9. Bezirk, Pulverturmgasse 11

Anlässlich des 300. Todestages des heiligen Petrus Canisius, der in den Jahren 1553/54 als Hofprediger und Bischofsvikar in Wien wirkte, beschloss die Marianische Kaufmannskongregation den Bau einer ihm gewidmeten Kirche. Zu diesem Zweck entstand der Canisius-Kirchenbauverein, dessen Schirmherrin Erzherzogin Maria Josefa war, die Mutter des späteren Kaisers Karl I. Der Spatenstich erfolgte am 31. Juli 1899, und rund vier Jahre später, am 18. Oktober 1903, wurde die Kirche feierlich eingeweiht.
Es entstand ein mächtiges Bauwerk mit majestätischen Doppeltürmen, die 85 Meter in die Höhe ragen. Zunächst erhielt die Kirche den Weihtitel des leidenden Heilands am Ölberg, da ihr künftiger Namensgeber Petrus Canisius zum Zeitpunkt der Fertigstellung noch selig war und erst 1925 heiliggesprochen wurde. Die Krypta ist der seligen Jungfrau Maria, Herrin und Beschützerin aller Sodalen, geweiht.

BEREITGESTELLTE DATEN:

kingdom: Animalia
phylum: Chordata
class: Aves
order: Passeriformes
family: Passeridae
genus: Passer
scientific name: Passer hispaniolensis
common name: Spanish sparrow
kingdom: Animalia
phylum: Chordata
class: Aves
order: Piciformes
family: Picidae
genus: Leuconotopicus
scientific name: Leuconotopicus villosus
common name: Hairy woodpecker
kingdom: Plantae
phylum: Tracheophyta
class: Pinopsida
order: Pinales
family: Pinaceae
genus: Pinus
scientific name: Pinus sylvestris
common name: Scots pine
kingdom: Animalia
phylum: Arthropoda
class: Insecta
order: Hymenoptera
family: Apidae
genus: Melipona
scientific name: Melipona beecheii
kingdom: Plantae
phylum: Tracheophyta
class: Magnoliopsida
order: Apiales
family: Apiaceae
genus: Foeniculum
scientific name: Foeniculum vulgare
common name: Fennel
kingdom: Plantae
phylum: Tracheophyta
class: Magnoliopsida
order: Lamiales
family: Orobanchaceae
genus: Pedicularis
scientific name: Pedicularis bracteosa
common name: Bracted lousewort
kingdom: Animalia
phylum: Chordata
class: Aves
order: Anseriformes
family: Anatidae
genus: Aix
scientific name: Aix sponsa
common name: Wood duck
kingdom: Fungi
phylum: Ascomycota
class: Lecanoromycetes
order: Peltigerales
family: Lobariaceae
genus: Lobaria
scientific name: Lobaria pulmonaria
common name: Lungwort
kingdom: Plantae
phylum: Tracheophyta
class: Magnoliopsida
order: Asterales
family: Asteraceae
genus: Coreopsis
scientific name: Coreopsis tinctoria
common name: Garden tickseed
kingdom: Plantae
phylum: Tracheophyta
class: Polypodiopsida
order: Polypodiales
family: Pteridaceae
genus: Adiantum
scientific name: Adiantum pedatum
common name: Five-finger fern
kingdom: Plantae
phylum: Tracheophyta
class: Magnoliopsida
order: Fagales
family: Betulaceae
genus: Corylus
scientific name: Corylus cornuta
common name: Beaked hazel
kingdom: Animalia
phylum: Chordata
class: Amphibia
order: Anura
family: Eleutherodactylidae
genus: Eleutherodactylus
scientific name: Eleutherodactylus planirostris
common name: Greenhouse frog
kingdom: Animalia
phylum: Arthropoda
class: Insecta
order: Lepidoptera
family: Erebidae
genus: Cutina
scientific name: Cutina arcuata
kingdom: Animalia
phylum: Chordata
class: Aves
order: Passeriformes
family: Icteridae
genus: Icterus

GESTELLTE AUFGABE 1: Fassen Sie den Textauszug über die Kirche in der Pulverturmgasse in zwei Sätzen zusammen.
GESTELLTE AUFGABE 2: Führen Sie sämtliche Jahresangaben auf, die im Textauszug über die Kirche in der Pulverturmgasse vorkommen.
GESTELLTE AUFGABE 3: Schreiben Sie den Textauszug über die Kirche in der Pulverturmgasse im Anschluss an seinen letzten Satz weiter.

SCHRIFTLICHE ANTWORT 1: Zum 300. Todestag des heiligen Petrus Canisius beschloss die Marianische Kaufmannskongregation den Bau einer ihm gewidmeten Kirche, die nach dem Spatenstich am 31. Juli 1899 am 18. Oktober 1903 feierlich eingeweiht wurde. Das mächtige Bauwerk mit 85 Meter hohen Doppeltürmen erhielt zunächst den Weihtitel des leidenden Heilands am Ölberg, weil Petrus Canisius bei der Fertigstellung noch selig war und erst 1925 heiliggesprochen wurde.

SCHRIFTLICHE ANTWORT 2: 1553/54, 1899, 1903, 1925

SCHRIFTLICHE ANTWORT 3:
Die drei bedeutendsten Jesuiten am Portal

Die Oberkirche mit grossem Langhaus und markantem Querschiff entstand nach Plänen von Gustav Ritter. Um den Hochaltar zieht sich ein Kapellenkranz, dessen sieben Nischen die „Schmerzen der Muttergottes“ darstellen. Über dem Hauptportal, welches über eine Freitreppe erreichbar ist, befinden sich die Statuen der drei bedeutendsten Jesuiten – Petrus Canisius, Ignatius von Loyola und Franz Xaver – ein Werk von Franz Barwig. Im Jahr 1939 wurde die Canisiuskirche zur Pfarrkirche der gleichnamigen Pfarre erhoben.
Während des Zweiten Weltkriegs reduzierte man das Geläute von drei auf eine Glocke. In den 1980er-Jahren wurden das Dach der Kirche und später die Krypta renoviert. 1997 konnte dank einer grosszügigen Spende eine neue Orgel eingebaut werden, und 1999 erneuerte man die Bilder an den Seitenaltären.